According to the U.S. government, the data it purchases “clearly provides intelligence value” but “raises significant privacy and civil liberties concerns.”
Friday, the Office of the Director of National Intelligence (ODNI) declassified and released a report dated January 2022 in response to a request from Oregon Senator Ron Wyden (D) to reveal how the intelligence community employs commercially available data. This data is generated by internet-connected devices and made available for purchase by data aggregators, including phone apps and vehicles that collect precise location data and web browsing data that tracks users as they browse the internet.
The declassified report is the first public disclosure by the U.S. government regarding the risks associated with commercially available data on Americans, which can be purchased by anyone, including adversaries and antagonistic actors.

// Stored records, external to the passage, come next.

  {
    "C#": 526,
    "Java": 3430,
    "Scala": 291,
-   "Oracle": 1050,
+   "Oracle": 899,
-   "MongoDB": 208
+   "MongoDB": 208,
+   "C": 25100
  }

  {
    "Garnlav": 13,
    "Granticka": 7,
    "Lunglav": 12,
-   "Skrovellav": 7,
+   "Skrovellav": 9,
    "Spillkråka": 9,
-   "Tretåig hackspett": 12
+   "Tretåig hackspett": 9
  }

There is no privacy or data protection law in the United States that governs the sharing or sale of Americans’ private information.
“In a way that far fewer Americans seem to understand, and that even fewer of them can avoid, [commercially available information] includes information on nearly every one of a type and level of sensitivity that historically could have been obtained” through other intelligence gathering capabilities, such as search warrants, wiretaps, and surveillance, according to the report.

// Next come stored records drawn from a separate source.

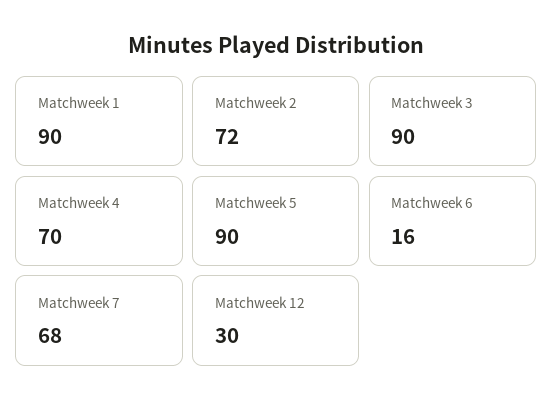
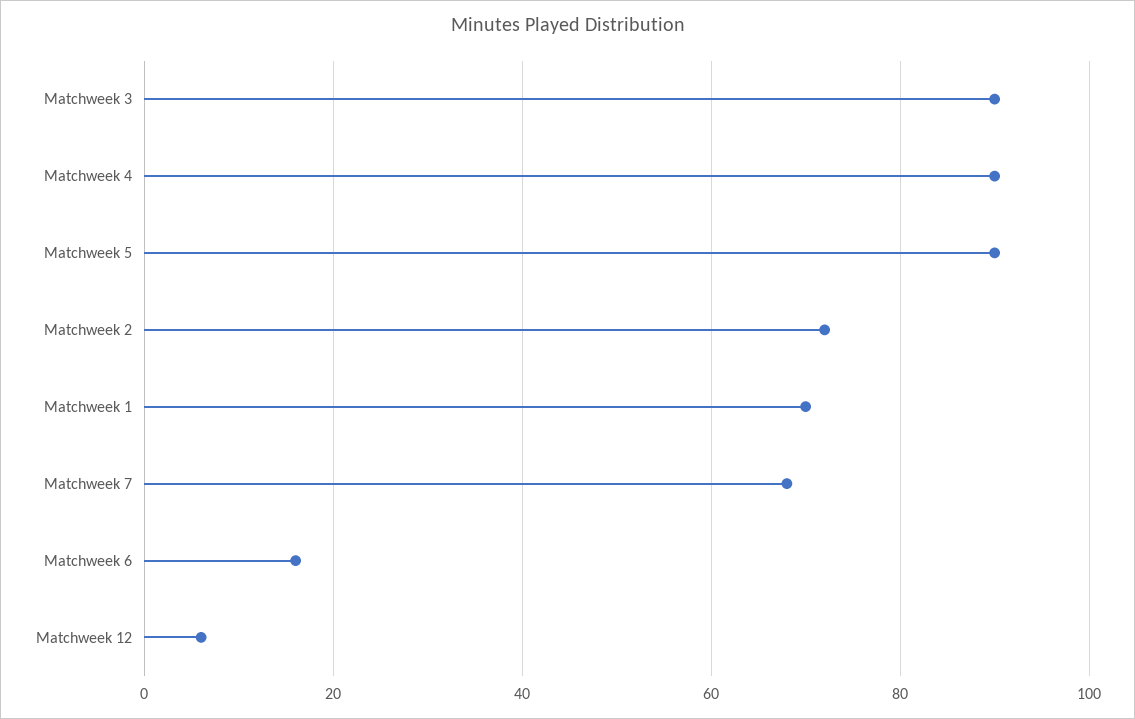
  {
-   "Matchweek 1": 90,
+   "Matchweek 1": 70,
    "Matchweek 2": 72,
    "Matchweek 3": 90,
-   "Matchweek 4": 70,
+   "Matchweek 4": 90,
    "Matchweek 5": 90,
    "Matchweek 6": 16,
    "Matchweek 7": 68,
-   "Matchweek 12": 30
+   "Matchweek 12": 5
  }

Following the release of the report, Senator Wyden issued the following statement: “This review demonstrates that the government’s existing policies have failed to provide essential safeguards for Americans’ privacy or oversight of how agencies acquire and use personal data.”
“According to this report, the ODNI does not even know which federal intelligence agencies purchase the personal information of American citizens,” Wyden added.
The report corroborates a slew of media reports indicating that U.S. government agencies purchased enormous datasets on Americans. The Internal Revenue Service purchased access to a massive database containing the location information of millions of American phones in an effort to capture tax cheaters, while Homeland Security used similar data for immigration enforcement.
A court-issued warrant is required for government agencies to obtain Americans’ private data directly from a phone or technology company, such as private communications. In cases where Americans’ information, such as location data, is available for purchase by the general public, however, U.S. intelligence agencies may acquire it. (However, a federal court has not yet examined this theory.)
The ODNI’s report warns that commercially available data can be readily deanonymized to identify individuals, including Americans, despite the fact that this data is typically sold in volume — often millions of data points. Location data, for instance, can be used to infer where people reside and work based on the location of their cell phones and vehicles at specific times.
Commercially available information can also reveal “the detailed movements and associations of individuals and groups, revealing political, religious, travel, and speech activities,” according to the report. For example, commercially available information can be used to “identify every person who attended a protest or rally based on their smartphone location or ad-tracking records.”
“In the wrong hands, sensitive insights gained through [commercially available information] could facilitate blackmail, stalking, harassment, and public shaming,” stated the report. The report noted that in 2021, a Catholic priest was outed using commercially available location data from a homosexual dating app. The priest subsequently resigned. The report also mentions the acquisition and transfer of location information from a Muslim prayer app to the United States military.
Wyden urged Congress to pass legislation to “place restrictions on government purchases, rein in private companies that collect and sell this data, and prevent our adversaries from obtaining the personal information of Americans.”